The backlash has been swift and, predictably, come from predominantly straight, white, Conservative men. Just looking at likes vs. dislikes and comments on the video it’s apparent that some people have a massive problem with the message that Gillette is sending. The ratio of dislikes to likes is currently about 5:1, with over 150,000 predominantly negative comments. Right-wing news outlets like Fox News and Red State have published opinion pieces that range from mildly offensive and idiotic to hateful and violent. I won’t link them here because I don’t want to increase their stats, but they’re easy enough to find if you’re so inclined.
So I ask you: what’s so offensive about asking men not to hurt people?
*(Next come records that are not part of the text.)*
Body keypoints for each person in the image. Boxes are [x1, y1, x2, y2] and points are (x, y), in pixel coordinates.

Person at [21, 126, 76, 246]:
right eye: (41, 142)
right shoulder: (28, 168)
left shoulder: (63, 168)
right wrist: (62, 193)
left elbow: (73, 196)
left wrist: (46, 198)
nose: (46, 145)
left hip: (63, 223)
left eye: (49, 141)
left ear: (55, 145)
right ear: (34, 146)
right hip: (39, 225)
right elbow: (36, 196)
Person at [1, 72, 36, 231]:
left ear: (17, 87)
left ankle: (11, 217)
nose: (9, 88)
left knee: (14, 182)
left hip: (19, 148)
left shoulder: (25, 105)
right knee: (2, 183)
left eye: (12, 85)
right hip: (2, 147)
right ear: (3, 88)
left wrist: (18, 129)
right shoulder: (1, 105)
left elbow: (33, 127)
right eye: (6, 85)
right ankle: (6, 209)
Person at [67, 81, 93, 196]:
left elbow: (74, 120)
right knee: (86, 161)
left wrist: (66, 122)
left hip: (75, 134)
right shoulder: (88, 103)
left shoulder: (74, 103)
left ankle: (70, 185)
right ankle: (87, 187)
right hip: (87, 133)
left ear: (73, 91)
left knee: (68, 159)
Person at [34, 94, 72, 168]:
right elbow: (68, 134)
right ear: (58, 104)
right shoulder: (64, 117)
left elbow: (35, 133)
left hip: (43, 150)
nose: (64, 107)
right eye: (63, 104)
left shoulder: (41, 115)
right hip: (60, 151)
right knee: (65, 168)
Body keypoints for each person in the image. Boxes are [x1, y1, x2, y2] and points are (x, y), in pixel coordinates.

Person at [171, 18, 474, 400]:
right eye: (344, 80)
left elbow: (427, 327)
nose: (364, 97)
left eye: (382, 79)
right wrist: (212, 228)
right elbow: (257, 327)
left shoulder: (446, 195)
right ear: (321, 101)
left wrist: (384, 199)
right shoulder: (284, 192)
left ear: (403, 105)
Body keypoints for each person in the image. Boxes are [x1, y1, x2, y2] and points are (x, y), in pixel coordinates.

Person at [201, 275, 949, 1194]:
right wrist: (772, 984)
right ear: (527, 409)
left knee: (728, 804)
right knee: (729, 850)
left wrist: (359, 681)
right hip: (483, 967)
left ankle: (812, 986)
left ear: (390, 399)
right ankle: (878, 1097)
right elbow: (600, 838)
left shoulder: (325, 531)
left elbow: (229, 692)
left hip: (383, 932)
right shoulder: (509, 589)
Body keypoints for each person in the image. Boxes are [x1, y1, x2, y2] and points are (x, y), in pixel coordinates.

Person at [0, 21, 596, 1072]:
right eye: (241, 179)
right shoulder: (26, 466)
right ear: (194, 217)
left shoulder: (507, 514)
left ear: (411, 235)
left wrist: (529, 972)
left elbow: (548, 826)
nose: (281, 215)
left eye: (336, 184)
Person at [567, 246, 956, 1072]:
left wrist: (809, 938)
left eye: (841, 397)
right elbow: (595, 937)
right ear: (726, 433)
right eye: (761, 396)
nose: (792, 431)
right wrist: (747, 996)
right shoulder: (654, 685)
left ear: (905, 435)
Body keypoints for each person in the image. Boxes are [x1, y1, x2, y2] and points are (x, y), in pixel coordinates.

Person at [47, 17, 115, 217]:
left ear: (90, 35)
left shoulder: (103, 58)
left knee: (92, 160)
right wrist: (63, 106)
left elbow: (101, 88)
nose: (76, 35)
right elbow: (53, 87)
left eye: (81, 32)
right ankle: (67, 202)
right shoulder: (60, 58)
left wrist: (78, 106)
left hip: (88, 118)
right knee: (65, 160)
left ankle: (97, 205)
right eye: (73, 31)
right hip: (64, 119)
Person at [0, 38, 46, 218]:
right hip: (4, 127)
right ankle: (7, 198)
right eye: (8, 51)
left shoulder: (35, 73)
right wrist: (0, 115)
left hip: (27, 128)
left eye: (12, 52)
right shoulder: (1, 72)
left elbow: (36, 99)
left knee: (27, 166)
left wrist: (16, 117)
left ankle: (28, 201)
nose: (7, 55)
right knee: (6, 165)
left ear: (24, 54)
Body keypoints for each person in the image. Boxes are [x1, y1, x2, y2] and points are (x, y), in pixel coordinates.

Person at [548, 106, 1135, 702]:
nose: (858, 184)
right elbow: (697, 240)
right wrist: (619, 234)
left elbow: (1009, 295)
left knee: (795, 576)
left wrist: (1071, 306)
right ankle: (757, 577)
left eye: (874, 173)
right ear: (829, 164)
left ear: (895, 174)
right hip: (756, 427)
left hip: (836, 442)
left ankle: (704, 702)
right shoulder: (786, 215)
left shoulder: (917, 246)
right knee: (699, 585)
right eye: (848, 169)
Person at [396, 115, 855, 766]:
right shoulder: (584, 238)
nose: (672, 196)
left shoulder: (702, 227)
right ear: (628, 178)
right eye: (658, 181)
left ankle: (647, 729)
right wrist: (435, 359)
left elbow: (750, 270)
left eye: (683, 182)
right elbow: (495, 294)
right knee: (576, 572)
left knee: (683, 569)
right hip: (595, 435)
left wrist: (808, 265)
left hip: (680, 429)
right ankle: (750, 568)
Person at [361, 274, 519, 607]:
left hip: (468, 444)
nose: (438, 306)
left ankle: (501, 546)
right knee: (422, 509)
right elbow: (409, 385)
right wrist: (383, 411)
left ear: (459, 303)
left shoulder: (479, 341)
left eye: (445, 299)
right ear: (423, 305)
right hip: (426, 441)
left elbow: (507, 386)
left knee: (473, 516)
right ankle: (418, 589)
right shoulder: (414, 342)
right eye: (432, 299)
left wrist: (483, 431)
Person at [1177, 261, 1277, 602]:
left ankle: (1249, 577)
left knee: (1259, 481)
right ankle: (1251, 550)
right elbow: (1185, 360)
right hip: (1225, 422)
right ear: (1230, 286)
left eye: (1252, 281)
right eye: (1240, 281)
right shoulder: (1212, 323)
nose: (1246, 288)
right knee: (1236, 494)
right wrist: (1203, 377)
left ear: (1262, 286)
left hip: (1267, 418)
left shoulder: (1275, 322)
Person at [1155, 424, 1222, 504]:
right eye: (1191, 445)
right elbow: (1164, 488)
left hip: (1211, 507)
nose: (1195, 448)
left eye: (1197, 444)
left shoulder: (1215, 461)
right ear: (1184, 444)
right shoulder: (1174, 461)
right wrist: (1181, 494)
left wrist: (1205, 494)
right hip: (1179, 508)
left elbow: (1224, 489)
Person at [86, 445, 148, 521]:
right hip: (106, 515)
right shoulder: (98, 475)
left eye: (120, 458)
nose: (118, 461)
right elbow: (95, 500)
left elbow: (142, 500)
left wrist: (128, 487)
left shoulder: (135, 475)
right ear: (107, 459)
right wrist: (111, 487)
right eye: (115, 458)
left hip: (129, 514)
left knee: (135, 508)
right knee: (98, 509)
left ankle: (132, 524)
Sure, I acknowledge that it’s not all men and that some women are abusers too. The problem is that when it comes to domestic violence, sexual harassment and assault, really any category in which someone is being hurt, the person doing the hurting is far more likely to be a man. In some of those cases, it’s possible that the man didn’t even know he was being shitty because of the way we socialize men and women. Some of the best and most kind-hearted men I’ve ever known have, at one time or another, used sketchy coercive tactics to get women into bed or had no problem relentlessly mocking one of their bros for showing emotion. These are fundamentally good people who take care of their families and help their communities, so where’s the disconnect?
The last part of the video is about how men can lead by example when it comes to bullying and harassment, and the little boys who see it now will be better men for it. I’m on board with this message. I can only hope that by the time my young nieces and nephews are adults, commercials like this won’t be controversial or necessary.